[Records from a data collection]
..........

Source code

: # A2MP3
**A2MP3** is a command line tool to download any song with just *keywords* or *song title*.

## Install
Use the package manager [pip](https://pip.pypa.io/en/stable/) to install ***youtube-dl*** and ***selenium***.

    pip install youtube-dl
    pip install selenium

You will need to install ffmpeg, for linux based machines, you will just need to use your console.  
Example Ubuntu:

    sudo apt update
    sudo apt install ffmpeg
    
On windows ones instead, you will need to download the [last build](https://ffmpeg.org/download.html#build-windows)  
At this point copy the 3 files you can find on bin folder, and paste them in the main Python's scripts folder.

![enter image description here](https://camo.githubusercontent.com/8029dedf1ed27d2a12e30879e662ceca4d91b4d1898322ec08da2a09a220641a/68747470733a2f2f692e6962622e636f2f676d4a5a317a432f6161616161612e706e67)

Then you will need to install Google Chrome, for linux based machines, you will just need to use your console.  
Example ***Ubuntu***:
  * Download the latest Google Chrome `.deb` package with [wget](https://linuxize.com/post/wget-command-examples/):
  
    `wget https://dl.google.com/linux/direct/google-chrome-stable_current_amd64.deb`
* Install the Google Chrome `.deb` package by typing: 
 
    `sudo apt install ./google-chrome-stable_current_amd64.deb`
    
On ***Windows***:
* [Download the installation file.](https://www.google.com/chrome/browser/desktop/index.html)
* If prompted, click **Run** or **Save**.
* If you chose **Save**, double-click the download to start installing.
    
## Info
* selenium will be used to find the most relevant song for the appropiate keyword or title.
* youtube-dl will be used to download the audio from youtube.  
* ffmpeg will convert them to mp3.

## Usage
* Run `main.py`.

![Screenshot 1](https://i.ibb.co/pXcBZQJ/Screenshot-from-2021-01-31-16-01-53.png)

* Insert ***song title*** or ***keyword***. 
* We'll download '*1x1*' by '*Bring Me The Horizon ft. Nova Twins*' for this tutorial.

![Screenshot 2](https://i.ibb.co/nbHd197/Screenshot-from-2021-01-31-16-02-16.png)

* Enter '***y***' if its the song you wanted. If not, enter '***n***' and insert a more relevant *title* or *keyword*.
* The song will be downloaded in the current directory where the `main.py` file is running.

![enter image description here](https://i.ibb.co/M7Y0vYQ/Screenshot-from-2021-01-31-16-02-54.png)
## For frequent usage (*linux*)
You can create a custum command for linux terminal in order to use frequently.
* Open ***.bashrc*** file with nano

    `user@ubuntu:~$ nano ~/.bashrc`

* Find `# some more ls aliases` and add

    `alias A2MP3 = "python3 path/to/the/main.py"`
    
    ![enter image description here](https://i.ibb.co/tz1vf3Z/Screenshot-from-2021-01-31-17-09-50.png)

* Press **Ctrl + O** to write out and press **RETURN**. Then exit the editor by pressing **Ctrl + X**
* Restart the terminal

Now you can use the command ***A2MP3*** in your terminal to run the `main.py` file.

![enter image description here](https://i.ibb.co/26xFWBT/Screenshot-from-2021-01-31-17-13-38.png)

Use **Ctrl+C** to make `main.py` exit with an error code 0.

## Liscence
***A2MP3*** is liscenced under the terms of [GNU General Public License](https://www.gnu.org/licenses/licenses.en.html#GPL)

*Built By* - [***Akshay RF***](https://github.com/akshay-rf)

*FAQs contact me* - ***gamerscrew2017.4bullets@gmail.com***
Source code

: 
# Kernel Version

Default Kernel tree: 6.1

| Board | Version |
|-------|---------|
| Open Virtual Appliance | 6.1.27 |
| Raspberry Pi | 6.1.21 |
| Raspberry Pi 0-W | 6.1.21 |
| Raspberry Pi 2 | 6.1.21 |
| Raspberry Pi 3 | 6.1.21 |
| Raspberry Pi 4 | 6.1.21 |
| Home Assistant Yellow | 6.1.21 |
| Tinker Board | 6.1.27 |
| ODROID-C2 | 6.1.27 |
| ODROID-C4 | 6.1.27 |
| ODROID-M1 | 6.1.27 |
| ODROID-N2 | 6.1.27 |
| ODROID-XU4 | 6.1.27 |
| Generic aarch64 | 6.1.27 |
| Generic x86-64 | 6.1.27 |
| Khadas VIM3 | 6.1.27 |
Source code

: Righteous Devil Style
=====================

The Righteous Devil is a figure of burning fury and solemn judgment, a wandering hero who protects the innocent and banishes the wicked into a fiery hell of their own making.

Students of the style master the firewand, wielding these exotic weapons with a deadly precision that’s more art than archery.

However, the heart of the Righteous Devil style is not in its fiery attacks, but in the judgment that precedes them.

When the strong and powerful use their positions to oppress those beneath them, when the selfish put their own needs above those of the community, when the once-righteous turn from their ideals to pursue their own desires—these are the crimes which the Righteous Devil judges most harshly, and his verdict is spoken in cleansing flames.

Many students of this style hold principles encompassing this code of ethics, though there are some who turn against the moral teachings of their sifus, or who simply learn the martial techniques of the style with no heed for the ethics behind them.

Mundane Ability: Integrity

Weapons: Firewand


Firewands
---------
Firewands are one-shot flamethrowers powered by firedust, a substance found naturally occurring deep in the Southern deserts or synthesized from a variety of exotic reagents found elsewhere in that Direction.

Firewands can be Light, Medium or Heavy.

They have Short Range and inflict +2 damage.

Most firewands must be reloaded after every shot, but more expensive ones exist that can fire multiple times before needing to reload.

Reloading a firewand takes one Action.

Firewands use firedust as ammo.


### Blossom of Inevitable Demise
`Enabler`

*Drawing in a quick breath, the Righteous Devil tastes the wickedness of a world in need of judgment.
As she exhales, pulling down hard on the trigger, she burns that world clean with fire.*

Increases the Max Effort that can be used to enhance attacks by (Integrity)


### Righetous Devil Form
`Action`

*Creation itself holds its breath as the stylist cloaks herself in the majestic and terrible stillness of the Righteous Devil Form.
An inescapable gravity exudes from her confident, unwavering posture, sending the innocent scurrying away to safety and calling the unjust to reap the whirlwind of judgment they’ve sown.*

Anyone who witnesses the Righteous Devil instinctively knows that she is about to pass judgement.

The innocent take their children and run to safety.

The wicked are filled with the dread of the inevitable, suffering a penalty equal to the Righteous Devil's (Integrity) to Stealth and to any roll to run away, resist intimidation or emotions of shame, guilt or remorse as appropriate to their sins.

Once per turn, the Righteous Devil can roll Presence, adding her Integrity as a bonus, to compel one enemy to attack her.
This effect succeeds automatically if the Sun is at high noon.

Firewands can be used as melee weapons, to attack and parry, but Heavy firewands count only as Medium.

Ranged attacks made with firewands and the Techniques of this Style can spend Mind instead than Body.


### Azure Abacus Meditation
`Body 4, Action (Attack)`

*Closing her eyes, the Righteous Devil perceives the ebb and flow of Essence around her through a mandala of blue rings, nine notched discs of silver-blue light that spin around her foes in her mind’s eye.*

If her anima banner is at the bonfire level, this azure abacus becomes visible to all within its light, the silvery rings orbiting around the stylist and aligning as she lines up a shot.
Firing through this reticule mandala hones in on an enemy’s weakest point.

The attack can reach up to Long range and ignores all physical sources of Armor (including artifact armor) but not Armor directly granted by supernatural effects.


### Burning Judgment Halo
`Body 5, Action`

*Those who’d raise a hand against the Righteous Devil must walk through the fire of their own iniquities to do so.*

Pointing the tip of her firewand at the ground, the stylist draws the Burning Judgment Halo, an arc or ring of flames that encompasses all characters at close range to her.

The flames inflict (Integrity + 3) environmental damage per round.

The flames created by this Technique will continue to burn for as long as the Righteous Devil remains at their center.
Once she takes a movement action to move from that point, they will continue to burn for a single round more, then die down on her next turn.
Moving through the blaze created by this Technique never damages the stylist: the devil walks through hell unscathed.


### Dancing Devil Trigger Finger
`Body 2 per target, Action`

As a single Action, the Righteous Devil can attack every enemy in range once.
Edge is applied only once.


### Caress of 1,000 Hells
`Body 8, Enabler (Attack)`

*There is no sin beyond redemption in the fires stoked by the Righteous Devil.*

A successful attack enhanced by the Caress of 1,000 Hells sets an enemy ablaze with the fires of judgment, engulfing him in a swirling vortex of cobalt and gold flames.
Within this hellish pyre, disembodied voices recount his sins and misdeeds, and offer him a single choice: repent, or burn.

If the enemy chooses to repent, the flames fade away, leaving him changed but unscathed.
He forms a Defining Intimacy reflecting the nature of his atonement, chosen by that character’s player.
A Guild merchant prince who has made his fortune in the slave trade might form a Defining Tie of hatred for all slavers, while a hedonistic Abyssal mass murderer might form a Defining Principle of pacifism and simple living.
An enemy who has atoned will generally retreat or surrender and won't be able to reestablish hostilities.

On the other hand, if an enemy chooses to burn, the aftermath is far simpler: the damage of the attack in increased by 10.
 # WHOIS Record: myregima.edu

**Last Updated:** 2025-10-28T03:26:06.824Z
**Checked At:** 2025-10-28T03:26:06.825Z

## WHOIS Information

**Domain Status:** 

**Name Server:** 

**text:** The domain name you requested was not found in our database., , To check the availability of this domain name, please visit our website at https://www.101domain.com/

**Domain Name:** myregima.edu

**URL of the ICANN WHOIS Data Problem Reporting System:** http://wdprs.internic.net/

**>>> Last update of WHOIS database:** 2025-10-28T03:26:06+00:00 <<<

..........

__What to work on__: Could you copy exactly the lines from the first line of the records above through the line containing "sudo apt install ffmpeg", both included, and nothing else?

__Solution below__:
Source code

: # A2MP3
**A2MP3** is a command line tool to download any song with just *keywords* or *song title*.

## Install
Use the package manager [pip](https://pip.pypa.io/en/stable/) to install ***youtube-dl*** and ***selenium***.

    pip install youtube-dl
    pip install selenium

You will need to install ffmpeg, for linux based machines, you will just need to use your console.  
Example Ubuntu:

    sudo apt update
    sudo apt install ffmpeg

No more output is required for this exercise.